List every view modifier applied inside the body of EntryEditorView in the code of the SwiftUI editor lesson.

Page excerpt:
★ ★ ★ ★
State, bindings, and navigation

Build the editor screen, save into SwiftData, and understand the data flow that connects your screens.

The editor is where state and persistence meet. The user types into @State, and on Save you insert a new Entry into the SwiftData modelContext. Because the list uses @Query, it updates automatically — you never manually refresh it.

EntryEditorView.swiftswift
import SwiftUI
import SwiftData

struct EntryEditorView: View {
    @Environment(\.modelContext) private var context
    @Environment(\.dismiss) private var dismiss

    // Optional: when editing an existing entry we pass it in.
    var existing: Entry?
    @State private var text = ""

    var body: some View {
        NavigationStack {
            Form {
                TextEditor(text: $text)
                    .frame(minHeight: 220)
            }
            .navigationTitle(existing == nil ? "New Entry" : "Edit")
            .toolbar {
                ToolbarItem(placement: .cancellationAction) {
                    Button("Cancel") { dismiss() }
                }
                ToolbarItem(placement: .confirmationAction) {
                    Button("Save", action: save)
                        .disabled(text.trimmingCharacters(in: .whitespacesAndNewlines).isEmpty)
                }
            }
            .onAppear { text = existing?.body ?? "" }
        }
    }

    private func save() {
        if let existing {
            existing.body = text
        } else {
            context.insert(Entry(body: text))
        }
        dismiss()
    }
}

Trace the data flow

  1. The user types → SwiftUI updates @State var text on every keystroke.
  2. The Save button's .disabled(...) re-evaluates as text changes, enabling itself once there's real content.
  3. On Save, you either mutate the existing Entry or context.insert a new one — SwiftData persists it.
  4. dismiss() closes the sheet. The list's @Query notices the new object and redraws. No manual refresh anywhere.
This is the whole pattern

Almost every screen in almost every app is: local @State for in-progress edits, a save that writes to persistent storage, and a query-backed list that reflects it. Once this clicks, you can read most SwiftUI apps.

Tip

Ask your assistant to "add a confirmation dialog before discarding an unsaved entry." It's a small, self-contained change — great practice at prompting for an incremental edit to existing code rather than regenerating the file.
★ ★ ★ ★
Saved data entries:
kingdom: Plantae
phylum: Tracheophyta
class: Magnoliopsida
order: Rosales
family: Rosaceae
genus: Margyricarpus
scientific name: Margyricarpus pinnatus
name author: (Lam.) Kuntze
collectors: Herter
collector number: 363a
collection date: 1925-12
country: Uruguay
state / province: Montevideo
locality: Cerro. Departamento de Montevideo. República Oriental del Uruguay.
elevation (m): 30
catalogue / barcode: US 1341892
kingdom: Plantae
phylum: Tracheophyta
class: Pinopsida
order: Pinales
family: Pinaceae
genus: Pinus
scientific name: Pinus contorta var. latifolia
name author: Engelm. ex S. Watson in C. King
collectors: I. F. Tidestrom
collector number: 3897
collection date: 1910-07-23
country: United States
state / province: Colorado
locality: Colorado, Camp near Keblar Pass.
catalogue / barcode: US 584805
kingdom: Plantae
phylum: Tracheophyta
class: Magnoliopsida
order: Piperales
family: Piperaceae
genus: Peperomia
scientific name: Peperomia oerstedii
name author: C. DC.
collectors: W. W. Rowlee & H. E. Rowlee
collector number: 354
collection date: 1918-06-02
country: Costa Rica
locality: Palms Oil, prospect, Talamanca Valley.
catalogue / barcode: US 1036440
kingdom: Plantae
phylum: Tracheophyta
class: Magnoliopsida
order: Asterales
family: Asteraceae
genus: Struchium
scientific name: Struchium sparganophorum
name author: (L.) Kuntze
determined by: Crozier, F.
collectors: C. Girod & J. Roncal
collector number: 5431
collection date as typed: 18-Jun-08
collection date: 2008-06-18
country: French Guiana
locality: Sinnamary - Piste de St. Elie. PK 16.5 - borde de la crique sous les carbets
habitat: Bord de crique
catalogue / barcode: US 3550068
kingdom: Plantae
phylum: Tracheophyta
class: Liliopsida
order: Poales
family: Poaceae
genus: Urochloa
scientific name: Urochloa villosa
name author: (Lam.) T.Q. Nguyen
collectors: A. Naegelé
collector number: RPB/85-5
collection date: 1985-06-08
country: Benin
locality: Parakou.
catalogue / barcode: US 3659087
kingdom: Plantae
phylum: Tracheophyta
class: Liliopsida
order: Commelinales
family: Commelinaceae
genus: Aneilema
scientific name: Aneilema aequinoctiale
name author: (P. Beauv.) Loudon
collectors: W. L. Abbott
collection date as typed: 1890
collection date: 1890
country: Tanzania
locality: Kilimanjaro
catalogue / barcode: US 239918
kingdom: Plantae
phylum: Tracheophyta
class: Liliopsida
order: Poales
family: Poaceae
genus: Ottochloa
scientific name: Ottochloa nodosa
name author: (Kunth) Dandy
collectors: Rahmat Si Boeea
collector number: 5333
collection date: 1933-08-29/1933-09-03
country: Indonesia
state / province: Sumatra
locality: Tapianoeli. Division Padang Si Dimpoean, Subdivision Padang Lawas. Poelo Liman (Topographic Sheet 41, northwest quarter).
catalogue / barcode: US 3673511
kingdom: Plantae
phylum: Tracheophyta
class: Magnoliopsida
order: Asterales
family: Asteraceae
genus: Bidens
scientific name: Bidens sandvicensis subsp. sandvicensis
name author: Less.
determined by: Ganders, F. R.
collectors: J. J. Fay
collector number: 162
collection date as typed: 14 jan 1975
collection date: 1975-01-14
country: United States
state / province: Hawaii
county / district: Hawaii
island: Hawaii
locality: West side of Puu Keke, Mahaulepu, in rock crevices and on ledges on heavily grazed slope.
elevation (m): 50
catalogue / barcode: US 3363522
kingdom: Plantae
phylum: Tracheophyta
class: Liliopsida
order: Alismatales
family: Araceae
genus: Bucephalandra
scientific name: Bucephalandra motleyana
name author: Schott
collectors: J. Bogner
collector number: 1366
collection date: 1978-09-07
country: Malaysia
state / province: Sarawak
★ ★ ★ ★
Expected answer:
.frame(minHeight: 220)
.navigationTitle(existing == nil ? "New Entry" : "Edit")
.toolbar
.disabled(text.trimmingCharacters(in: .whitespacesAndNewlines).isEmpty)
.onAppear